Cool heads must prevail as Europe confronts terror threat
Europeans are questioning their security and tourism could be hit but the answer cannot be in turning to right-wing politicians who stir fear and anger
Western Europe is among the world’s safest and most stable regions. That is a major reason why so many refugees from conflict zones have made their way there. But that has been tainted after attacks on ordinary people in France and Germany in recent weeks. Governments, residents and visitors have to keep matters in perspective to prevent emotions from getting out of hand.

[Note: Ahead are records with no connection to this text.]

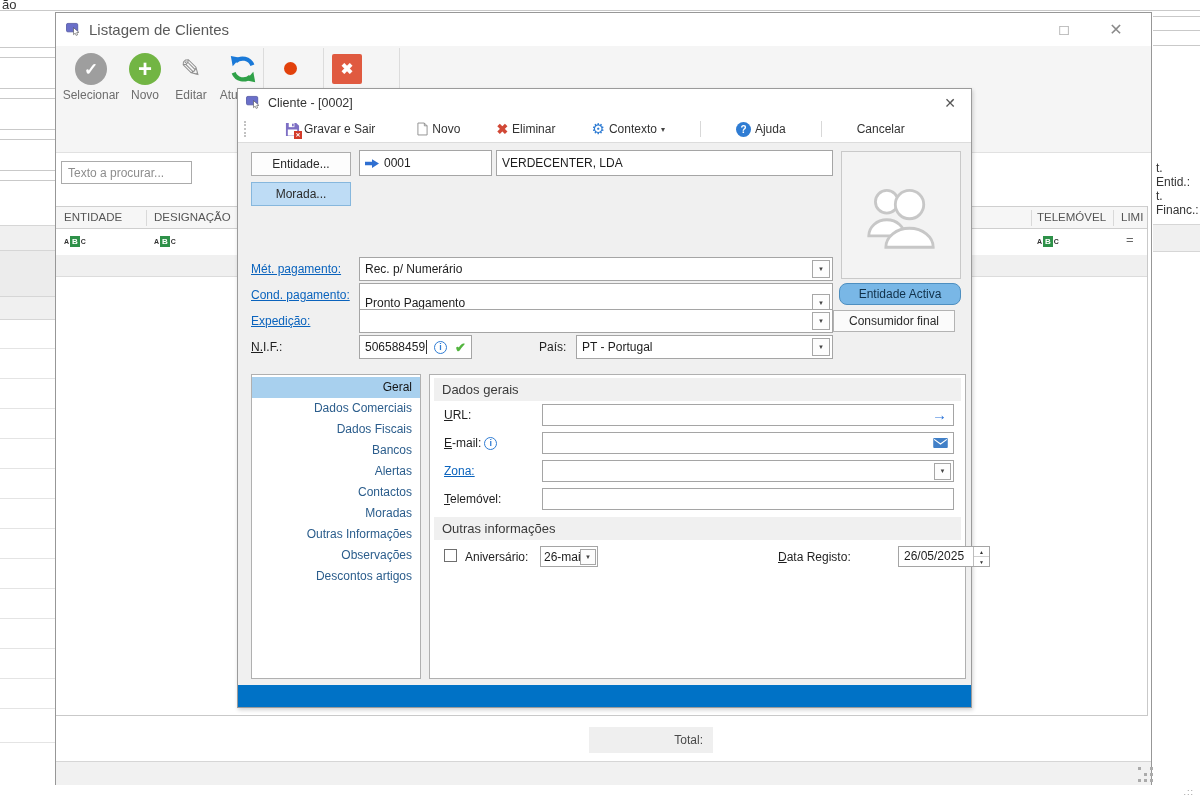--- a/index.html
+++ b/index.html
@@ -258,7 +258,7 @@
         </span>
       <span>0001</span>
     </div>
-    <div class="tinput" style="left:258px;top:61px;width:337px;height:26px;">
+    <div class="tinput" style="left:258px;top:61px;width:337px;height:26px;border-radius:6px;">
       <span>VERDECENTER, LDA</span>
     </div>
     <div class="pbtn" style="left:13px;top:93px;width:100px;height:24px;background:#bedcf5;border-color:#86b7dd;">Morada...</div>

It is odd to see the nations named along with Belgium on the Hong Kong Security Bureau’s amber travel alert list beside less-developed countries. But after a string of attacks in which dozens have been killed, the latest an elderly priest whose throat was slit by a known would-be jihadist who had interrupted a service at a church near the French town of Rouen, there is every justification for caution. French President Francois Hollande responded by saying that the threat to Europe from Islamists had never been so severe. Islamic State has claimed responsibility for several of the incidents, but until each case is thoroughly investigated, it cannot be said for certain how closely the terror group was involved, if at all.
Europeans are questioning their security and tourism could be hit. Unlike the attacks in March at Brussels airport or in Paris last year, there was nothing sophisticated about the four incidents that occurred over a week in the southern German state of Bavaria: an axe wielded by an Afghan against train passengers, Hongkongers among them, near Wuerzburg; a pistol fired by a teenager of dual German and Iranian nationality at a fast-food restaurant in Munich and a machete-carrying Syrian at another in Reutlingen; and a suicide bombing by another Syrian, a failed asylum seeker, outside a music festival at Ansbach. They came just two weeks after a Tunisian immigrant drove a truck into a crowd in the French city of Nice, killing 84.
A backlash against migrants and asylum seekers could lead to further violence. Right-wing politicians and groups with anti-immigrant agendas have stirred fear and anger and support for them is growing. That is a challenge for leaders, Hollande and Germany’s Angela Merkel among them, and the peaceful societies that decades of economic and social policies have helped create.
Random acts of violence are difficult, often even impossible, to prevent. Europe is no more dangerous today than before the attacks, as low homicide rates attest. Stepped-up intelligence and security are important, but cool-headed leadership and grit and spirit are what is needed above all else to overcome the threat.